Llegar a casa exhausto, con la miel de la derrota entre los labios. Los brazos ajados sobre la curvatura del cuerpo, despedazados; a veces, en cruz; otras, en jarra; pero siempre en posición, como un obús, esperando la orden para precipitarse sobre el vacío en busca de la mano tendida del otro. Aquí es el último ser humano quien proclama la parte de mujer que le pertenece, la parte del trigo y de las espigas que debe llevarse a la boca, el silencio que una vez más nos acalle al borde de la locura -pues sólo el silencio es quien nos redime y el tiempo quien nos juzga.

Acabar con los restos de tu cuerpo en casa. Con la piel a tiras, con la respiración entre cortada, jadeante, con los pulmones rendidos, amoratados y cárdenos de ti, amor; moviéndose trémulos, palpitando, tiritando en su habitual ejercicio de expirar el máximo posible de aire para oxigenar los músculos, para preparar la próxima contienda, para estar a punto para el próximo combate -no hablo de la guerra ni del conflicto. Hablo de la lucha, de la pugna en contra de nuestros demonios y de nuestros miedos que en la oscuridad de la noche vuelven a preguntar por cada uno de nosotros.

Llegar a casa cansado, sí, pero con los ojos inyectados en sangre, con el corazón por la boca, removiéndose, revolcándose, asaltando las regiones más íntimas; con los músculos agarrotados, con espasmos, con tirones, con agujetas, pero siempre en busca de la luz. Siempre en guardia para perseguir la mirada cómplice de aquellos a los que realmente quieres y amas. Los que siempre están, ahí, expectantes. Los que en silencio te esperan a pesar de los fracasos y del hundimiento. Los que siempre tienen algo que dar, a pesar de la podredumbre del hombre; los que siempre guardan una sonrisa para a ti, a pesar del mundo y de sus tórridas luces, las mismas que amenazan con volcar. Los que siempre tiene un sol amarrado entre sus manos.

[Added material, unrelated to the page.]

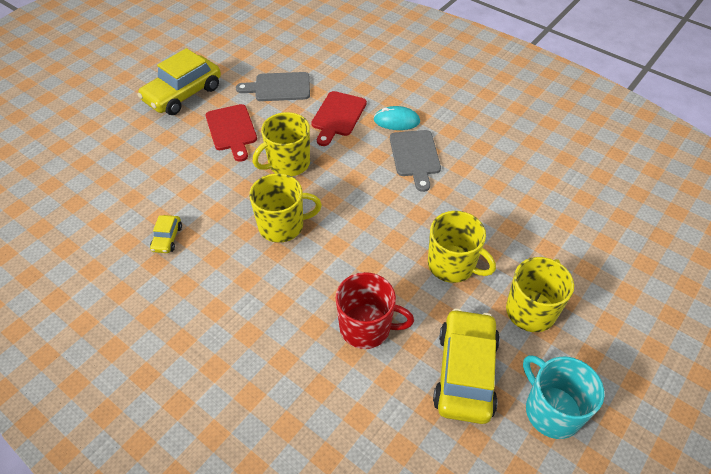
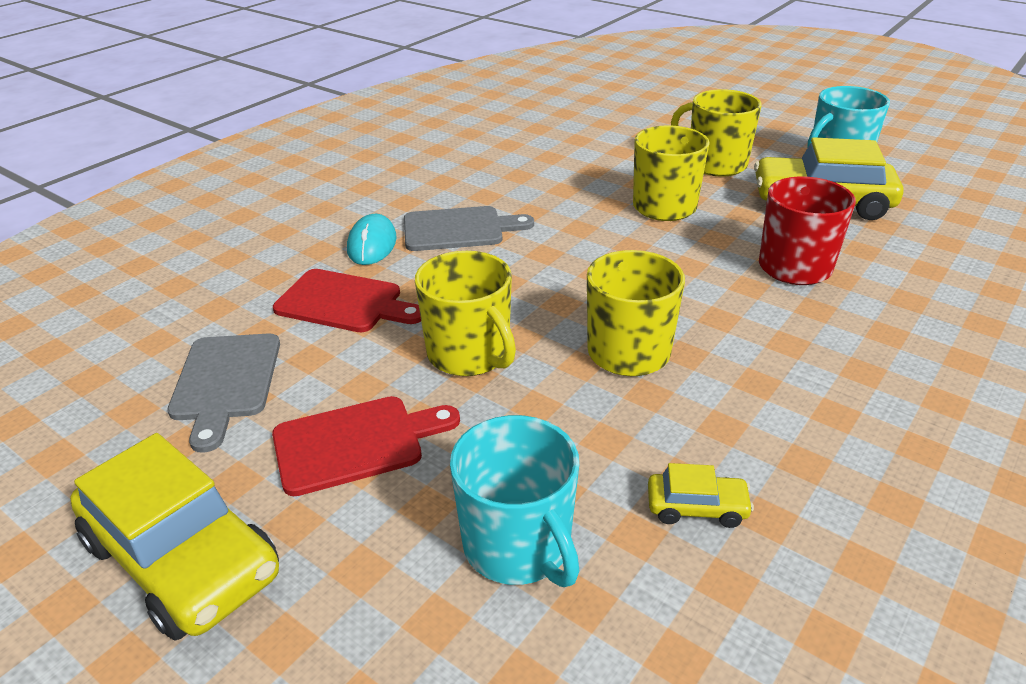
camera: 90 degrees left, 15 degrees down
none -> turquoise mug [450,415,579,587]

Llegar a casa, sí, amor. Llegar y ver que aún queda un reducto en este dulce infierno que es la vida. Intacto, inquebrantable. Alzado al cielo y a las olas de tus brazos. Siempre alerta. Llegar a casa y ver que aún existe un imperio al borde de los labios que quiere ser descubierto, que desea ser abordado por el asombro y la luz, por la belleza y el milagro de tus pupilas, que está dispuesto a ser conquistado por el milagro y la belleza que nos asalta, como cuando es la ternura quien sale de casa a recibirnos.